In a joint consensus statement, the Heart Rhythm Society (HRS) and the American College of Cardiology Foundation (ACCF) have issued recommendations, in collaboration with the Society of Thoracic Surgeons, on the use of single- vs. dual-chamber devices for patients who are eligible (according to existing guidelines) for pacemaker implantation.
In the consensus statement (which has been simultaneously published in Heart Rhythm and the Journal of the American College of Cardiology), HRS president Anne Gillis, University of Calgary, Libin Cardiovascular Institute of Alberta, Canada, and others reported that although a previous consensus statement (the 2008 ACCF/American Heart Association/HRS guidelines on device therapy for cardiac rhythm abnormalities) reviewed pacemaker mode selection, it did not provide specific recommendations for choosing between single- or dual-chamber devices. Gillis et al wrote: “The purpose of this 2012 consensus statement is to provide a state-of-the-art review of the field and to report the recommendations of a consensus writing group, convened by HRS and ACCF, on pacemaker device and mode selection.” They added that they divided patients into three subgroups: those with sinus node dysfunction (SND), those with atrioventricular (AV) conduction block, and patients with other less common indications for pacing (eg, neurocardiogenic syncope).
According to Gillis et al, two important developments in the natural history of SND are atrial fibrillation and AV conduction block. They stated that the risk of developing atrial fibrillation is significantly influenced by the mode of pacing, writing that a meta-analysis of clinical trials showed: “A highly significant 20% relative risk reduction in atrial fibrillation with atrial or dual chamber pacing compared to ventricular pacing.” Thus, a class I (level of evidence A) recommendation is given to dual-chamber pacing or single-chamber atrial pacing for patients with SND and intact AV conduction. Additionally for patients with SND, dual-chamber pacing, over single-chamber atrial pacing, is given a class I recommendation (level of evidence B).
However the benefits of dual-chamber pacing above other forms of pacing for patients with AV block is less clear-for example, Gillis et al reported, one study showed there was no significant differences in the annual rate of developing atrial fibrillation in patients with only AV conduction system disease between those who have received a dual-chamber pacemaker and those who had received a ventricular single-chamber pacemaker. The consensus statement authors, therefore, give a class I recommendation for dual-chamber pacing for patients with AV block (level of evidence C) but also give class I recommendation to single-chamber ventricular pacing (level of evidence B) as “an acceptable alternative to dual-chamber pacing in patients with AV block that have specific clinical situations that limit the benefits of dual-chamber pacing [eg, those with significant medical comorbidities].”
Other recommendations in the consensus statement are that dual-chamber or atrial pacing, compared with ventricular pacing, is recommendation for symptomatic or high-risk patients with congenital long QT syndrome (class I, level of evidence C) and that single-chamber atrial pacing is not recommendation for patients with neurocardiogenic syncope (class III, level of evidence C).
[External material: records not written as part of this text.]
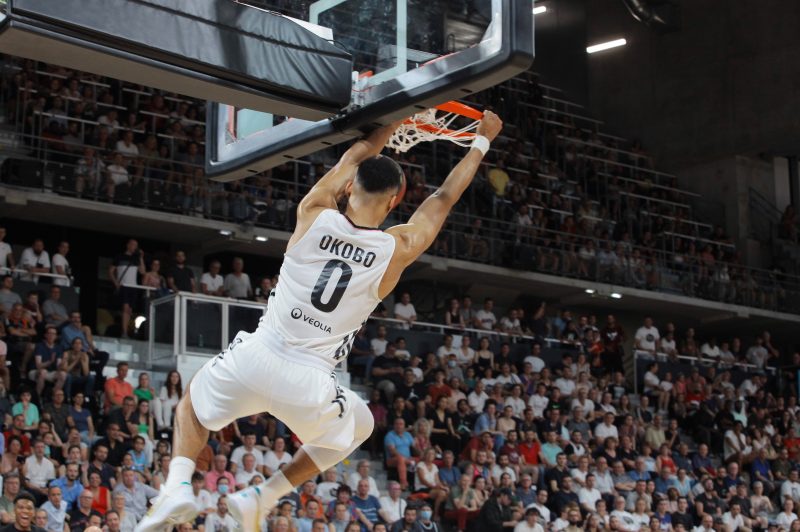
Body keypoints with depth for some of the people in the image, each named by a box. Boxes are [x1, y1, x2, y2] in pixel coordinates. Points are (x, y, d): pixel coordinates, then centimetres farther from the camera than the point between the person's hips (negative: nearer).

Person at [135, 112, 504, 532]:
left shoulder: (313, 214, -1)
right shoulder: (399, 248, -2)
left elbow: (357, 155, 18)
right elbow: (445, 196, 15)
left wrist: (394, 121, 32)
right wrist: (483, 140, 29)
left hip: (256, 357, 1)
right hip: (308, 383, -1)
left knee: (193, 402, 33)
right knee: (359, 427, 32)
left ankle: (177, 487, 7)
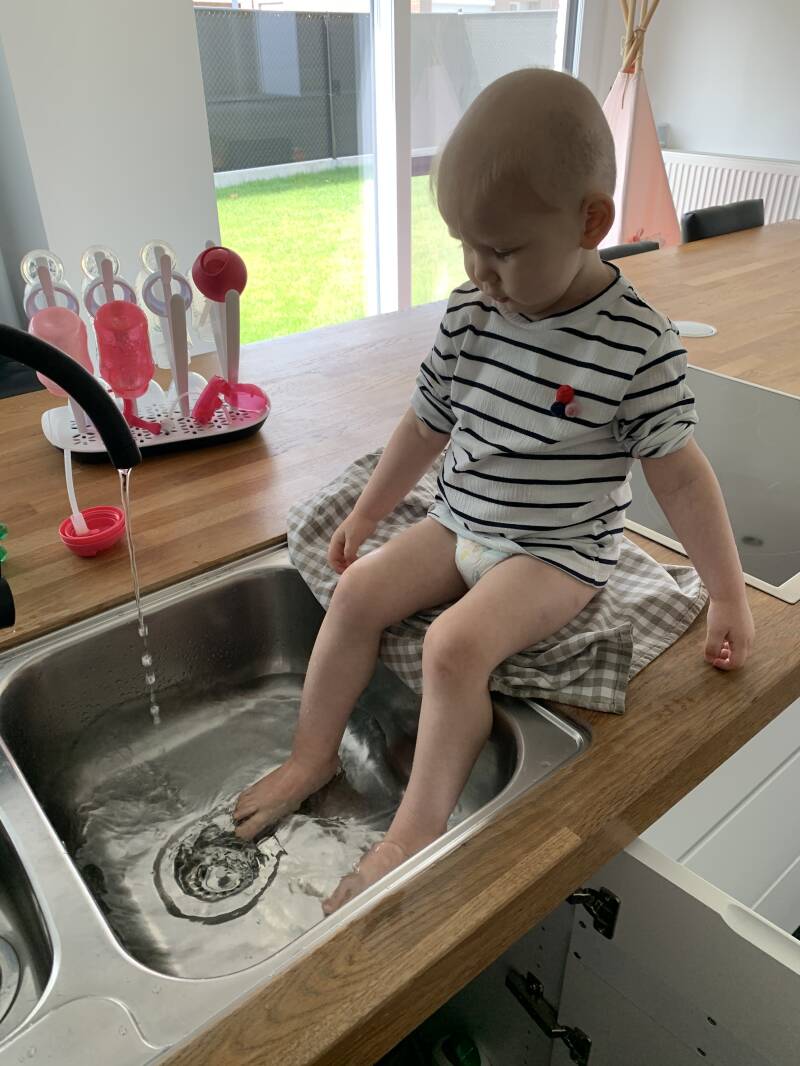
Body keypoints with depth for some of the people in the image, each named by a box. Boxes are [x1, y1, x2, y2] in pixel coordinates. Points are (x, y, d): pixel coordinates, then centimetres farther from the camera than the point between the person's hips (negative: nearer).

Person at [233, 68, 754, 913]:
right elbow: (427, 424, 7)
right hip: (460, 525, 6)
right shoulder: (467, 314, -4)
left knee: (455, 645, -25)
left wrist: (728, 596, -6)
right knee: (358, 592, -7)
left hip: (559, 551, -5)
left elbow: (679, 473, -11)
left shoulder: (639, 344, -19)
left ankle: (419, 827, -6)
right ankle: (313, 755, 11)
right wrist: (364, 516, 14)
Gillis said in a press statement: “As new clinical data emerges and technology advances, it is important that clinicians and researchers collaborate to update our knowledge and ensure the best quality of care is delivered. This document represents the first recommendations specific to pacing devices and mode selection for the individual patient and provides a framework for clinicians and healthcare administrators to select the best possible therapy to optimise patient outcomes.”